SPECIAL NEEDS – COPING WITH BEDWETTING
What is bedwetting?
Bedwetting, also called nocturnal enuresis, is a very common phase for over half a million children in Australia every night. In fact, up to 1 in 4 four year olds and 15% of five year olds experience bedwetting, with it being slightly more common in boys than in girls.
Night time wetting is involuntary. It’s not something children can control, so it’s not their fault at all. The condition is often dependent on the maturation of a child’s nervous system and bladder. When you need to go to the toilet, the bladder sends signals to the brain to wake up because it’s full and needs emptying. But, for children who wet at night, there is often a ‘disconnect’ or delay in processing this information.
There are two different types of nocturnal enuresis:
The most common form is called primary nocturnal enuresis. This refers to when a child has never been dry at night. Common causes are things like genetics, a neurological development delay between the bladder and brain, or the underproduction of the antidiuretic hormone ADH that signals to the kidneys to produce less urine at night.
Secondary enuresis is the other type, which refers to a child who has been dry for six months or more, and then starts to wet the bed. It’s often caused by more psychological or emotional factors. Stress can play a major role in secondary bedwetting. A significant change in your child’s routine like moving house, starting school or the birth of a new sibling are common causes of stress among young children.
Night time wetting is nothing to be embarrassed or ashamed about – it’s a normal phase that most children outgrow, and will typically resolvie itself with time – in fact 15% of children stop wetting the bed every year without treatment.

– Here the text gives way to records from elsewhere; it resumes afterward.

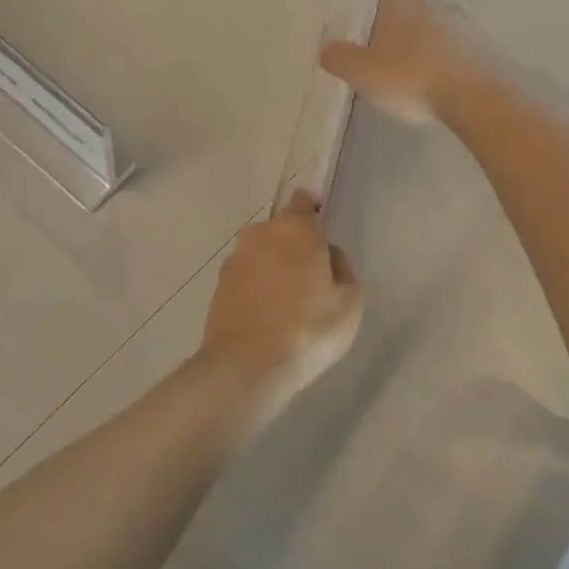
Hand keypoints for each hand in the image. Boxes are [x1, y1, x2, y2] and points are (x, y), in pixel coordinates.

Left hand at [200, 192, 363, 420]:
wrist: (246, 365)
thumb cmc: (308, 328)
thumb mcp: (350, 302)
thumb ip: (342, 269)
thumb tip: (328, 258)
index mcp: (295, 228)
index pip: (303, 202)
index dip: (313, 213)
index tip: (321, 235)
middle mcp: (259, 234)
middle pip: (281, 230)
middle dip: (293, 246)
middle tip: (311, 279)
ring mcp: (234, 260)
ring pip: (260, 254)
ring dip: (272, 269)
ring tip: (287, 304)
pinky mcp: (218, 287)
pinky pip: (245, 279)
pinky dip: (255, 290)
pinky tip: (267, 318)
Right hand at [319, 0, 473, 125]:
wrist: (478, 100)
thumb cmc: (413, 77)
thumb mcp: (364, 73)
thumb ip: (342, 59)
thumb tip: (326, 48)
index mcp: (407, 5)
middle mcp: (441, 9)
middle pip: (422, 6)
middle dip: (407, 24)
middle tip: (390, 48)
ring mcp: (470, 32)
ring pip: (444, 32)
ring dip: (430, 48)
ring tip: (415, 78)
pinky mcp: (490, 57)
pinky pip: (463, 57)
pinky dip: (450, 69)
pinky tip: (441, 93)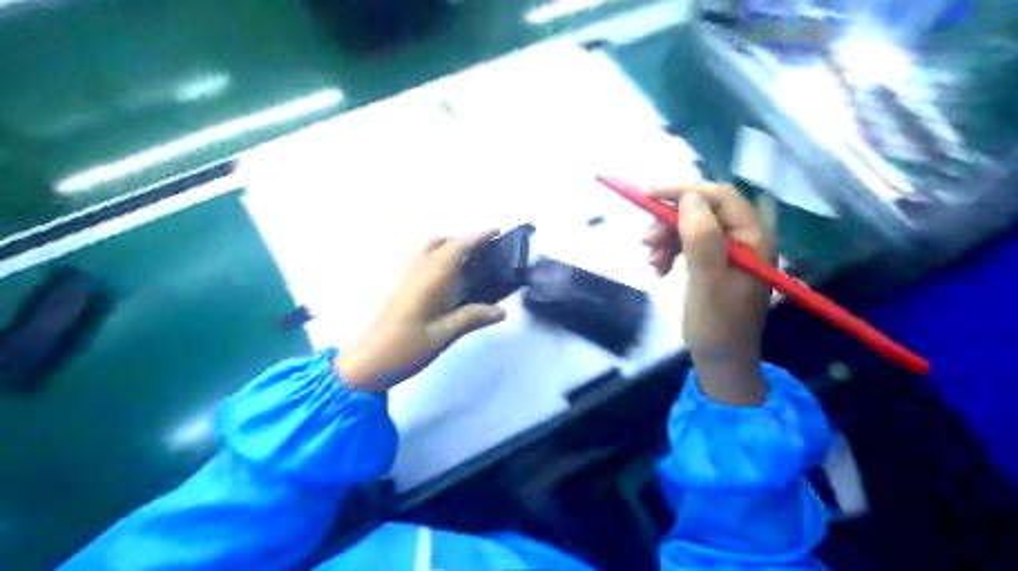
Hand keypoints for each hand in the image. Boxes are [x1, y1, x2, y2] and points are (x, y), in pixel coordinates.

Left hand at [337, 230, 505, 391]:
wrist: (367, 362)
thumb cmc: (407, 347)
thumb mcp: (445, 335)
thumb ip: (473, 318)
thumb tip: (502, 311)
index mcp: (431, 277)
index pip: (458, 247)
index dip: (477, 236)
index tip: (496, 230)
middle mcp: (418, 269)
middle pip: (442, 242)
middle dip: (464, 241)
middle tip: (487, 253)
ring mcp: (406, 277)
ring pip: (429, 250)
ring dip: (450, 248)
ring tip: (471, 265)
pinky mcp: (400, 287)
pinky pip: (422, 260)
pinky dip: (439, 259)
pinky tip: (449, 281)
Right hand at [643, 183, 781, 404]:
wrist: (721, 362)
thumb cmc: (717, 326)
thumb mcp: (706, 282)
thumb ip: (701, 239)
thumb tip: (688, 197)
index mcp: (753, 239)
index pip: (720, 197)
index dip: (685, 191)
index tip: (650, 196)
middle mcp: (745, 240)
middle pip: (703, 211)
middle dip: (671, 221)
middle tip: (646, 241)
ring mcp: (730, 252)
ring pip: (692, 227)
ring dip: (667, 239)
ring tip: (652, 262)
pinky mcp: (715, 265)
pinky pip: (689, 246)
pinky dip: (670, 253)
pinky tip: (658, 270)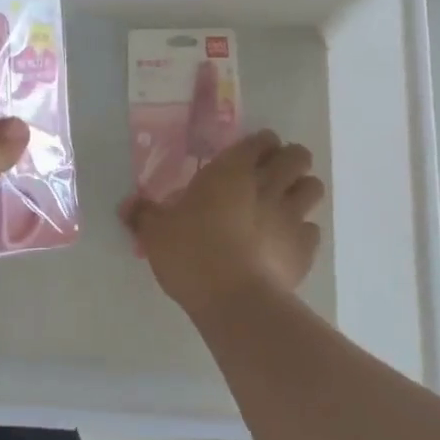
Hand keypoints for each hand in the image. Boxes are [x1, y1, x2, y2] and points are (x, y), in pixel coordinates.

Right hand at [121, 130, 324, 320]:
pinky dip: (303, 233)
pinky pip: (313, 230)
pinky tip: (285, 245)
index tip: (249, 155)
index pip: (261, 139)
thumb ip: (143, 214)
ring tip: (285, 205)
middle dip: (290, 160)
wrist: (234, 300)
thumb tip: (126, 205)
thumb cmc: (192, 253)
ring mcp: (292, 216)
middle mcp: (268, 184)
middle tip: (271, 175)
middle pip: (298, 156)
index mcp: (232, 170)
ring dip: (302, 191)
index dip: (260, 144)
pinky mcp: (305, 248)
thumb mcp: (156, 233)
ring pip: (314, 187)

In the meantime, your love, support and products such as DryNites® Pyjama Pants or BedMats can help your child to take control of the situation and regain their independence, allowing them to get a restful night’s sleep and wake up dry.
Preparing for bedwetting incidents:
Australia has government schemes to help parents and carers of children with special needs to buy incontinence aids, as they may need to use disposable absorbent underwear like DryNites, for a longer time. If you need more advice and support, speak to your family doctor.